For reaction to Ptr ToxB, Altar 84 was sensitive and Langdon was insensitive (Figure 1). The AL population segregated in a ratio of 72 insensitive:55 sensitive for reaction to Ptr ToxB and fitted the expected 1:1 ratio for a single host gene conferring sensitivity to Ptr ToxB (χ2df = 1 = 3.28, P = 0.07). The reactions to Ptr ToxB were converted to genotypic scores and analyzed along with the molecular marker data. Linkage analysis showed that the Tsc2 locus mapped to the short arm of chromosome 2B flanked by SSR markers Xhbg216 and Xwmc25 at distances of 6.6 and 11.3 cM, respectively (Figure 2 and Table S1).

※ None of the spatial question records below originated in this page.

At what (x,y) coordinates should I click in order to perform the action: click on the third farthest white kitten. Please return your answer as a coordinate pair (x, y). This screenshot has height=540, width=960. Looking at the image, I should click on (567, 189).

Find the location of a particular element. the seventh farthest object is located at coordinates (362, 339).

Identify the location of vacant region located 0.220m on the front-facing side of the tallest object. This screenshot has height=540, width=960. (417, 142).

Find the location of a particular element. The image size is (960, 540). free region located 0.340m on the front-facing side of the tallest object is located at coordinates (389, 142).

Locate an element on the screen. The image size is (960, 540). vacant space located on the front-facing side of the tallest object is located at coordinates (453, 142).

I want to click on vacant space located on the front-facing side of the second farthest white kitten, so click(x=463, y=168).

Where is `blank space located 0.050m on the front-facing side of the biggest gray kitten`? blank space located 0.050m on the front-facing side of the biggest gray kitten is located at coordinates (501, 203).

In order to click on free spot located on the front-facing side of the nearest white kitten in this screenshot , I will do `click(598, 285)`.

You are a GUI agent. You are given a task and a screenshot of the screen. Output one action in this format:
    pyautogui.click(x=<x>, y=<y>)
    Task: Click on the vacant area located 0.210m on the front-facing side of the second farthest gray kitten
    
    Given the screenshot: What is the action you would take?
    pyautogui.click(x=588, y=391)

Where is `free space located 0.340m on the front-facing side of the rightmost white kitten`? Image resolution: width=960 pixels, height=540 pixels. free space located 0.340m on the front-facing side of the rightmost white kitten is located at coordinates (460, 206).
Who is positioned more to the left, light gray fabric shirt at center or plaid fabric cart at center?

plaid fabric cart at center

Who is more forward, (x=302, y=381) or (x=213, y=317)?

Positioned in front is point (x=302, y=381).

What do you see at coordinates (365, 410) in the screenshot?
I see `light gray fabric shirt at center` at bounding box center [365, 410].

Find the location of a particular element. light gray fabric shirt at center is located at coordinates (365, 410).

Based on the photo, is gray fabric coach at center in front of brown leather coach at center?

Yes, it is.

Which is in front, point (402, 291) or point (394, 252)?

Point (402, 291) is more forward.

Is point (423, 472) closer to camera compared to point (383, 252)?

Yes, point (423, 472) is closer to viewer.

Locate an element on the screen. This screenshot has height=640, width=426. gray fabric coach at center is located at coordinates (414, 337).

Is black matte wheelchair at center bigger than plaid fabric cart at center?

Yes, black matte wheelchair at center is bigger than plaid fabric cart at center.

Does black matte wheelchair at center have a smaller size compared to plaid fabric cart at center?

AL population reaction to P. tritici-repentis

Altar 84, LDN, and the AL population were screened with the ToxA-producing race 2 isolates 86–124 and L13-35, and the race 5 Ptr ToxB-producing isolate DW5. Bartlett’s Chi-squared test for homogeneity indicated that the variances among replicates for each isolate were not significantly different (86–124: χ2 df = 2 = 2.08, P = 0.35; L13-35: χ2df = 2 = 1.39, P = 0.50; DW5: χ2df = 2 = 6.01, P = 0.05); therefore, the means from the three replicates for each isolate were used for further analysis.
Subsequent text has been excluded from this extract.